A grand jury convened by State Attorney Dave Aronberg examined Florida’s massive substance abuse treatment industry. This jury found that deceptive marketing is a common practice that exploits vulnerable populations and damages the reputation of trustworthy treatment programs.
“We’re seeing this all over the place where people look to marketers for help in finding a treatment facility and instead they get steered to some place where the marketer has a financial incentive,” Aronberg told the Sun Sentinel.
It’s common for people to look online for substance abuse help, but scores of online treatment center referral sites use deceptive practices to steer clients to programs for which the marketer gets a kickback. For example, misleading banner ads make it appear as though a treatment program is in one city, when it’s actually across the state—or the country. The treatment center where the client ends up may bear no resemblance to the place they thought they were going. Some marketers “piggyback” on the names of reputable treatment centers by using Google keywords, which reroutes clients to their own marketing site. They then refer individuals to less-reputable treatment centers that pay the marketer for this dubious service.
Meanwhile, the people in crisis who are making the call believe they’re talking to a trained addiction professional who has their best interests in mind, when in reality they’re talking to an untrained telemarketer who gets paid for each referral. As a result, many people who need help with an addiction don’t get the kind of help they need, and in some cases, the “treatment” program does more harm than good.
The Role of the Affordable Care Act and Mental Health Parity Act in Fraudulent Activity
At the heart of the fraud and corruption in the South Florida treatment industry is the Affordable Care Act—more commonly known as Obamacare—and the Mental Health Parity Act, both of which passed in 2008. The Affordable Care Act bars insurance companies from denying coverage for pre-existing conditions and ensures children can stay on their parents’ insurance policy until they turn 26. The Mental Health Parity Act requires insurers to cover substance abuse treatment and was intended to ensure that people with addiction and other mental health issues are able to get the help they need.

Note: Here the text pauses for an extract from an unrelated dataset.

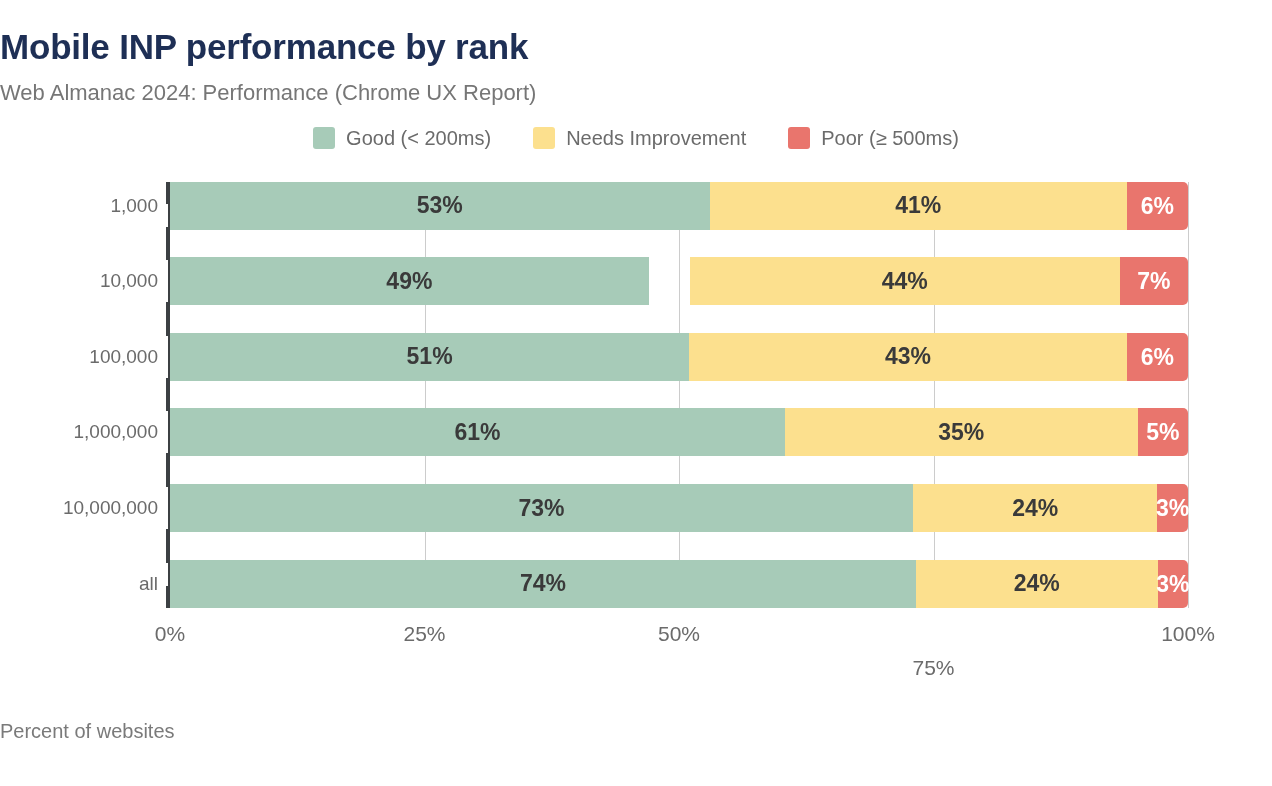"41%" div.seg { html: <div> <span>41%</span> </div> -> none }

But due to a lack of oversight, these laws unintentionally opened the door for massive fraud. To questionable operators, the opioid epidemic became a treasure trove of addicted people with insurance—in many cases, their parents’ insurance—that could make them money hand over fist. According to NBC News, substance abuse treatment in Palm Beach County went from a small network of treatment centers and sober living homes barely scraping by to a $1 billion business in just a few years.
According to State Attorney Aronberg, the entire treatment industry has been corrupted by easy money. “Unscrupulous actors have taken advantage of a well-intended federal law and a lack of any good law at the state level, to profit off people at the lowest stages of their lives,” Aronberg told NBC News.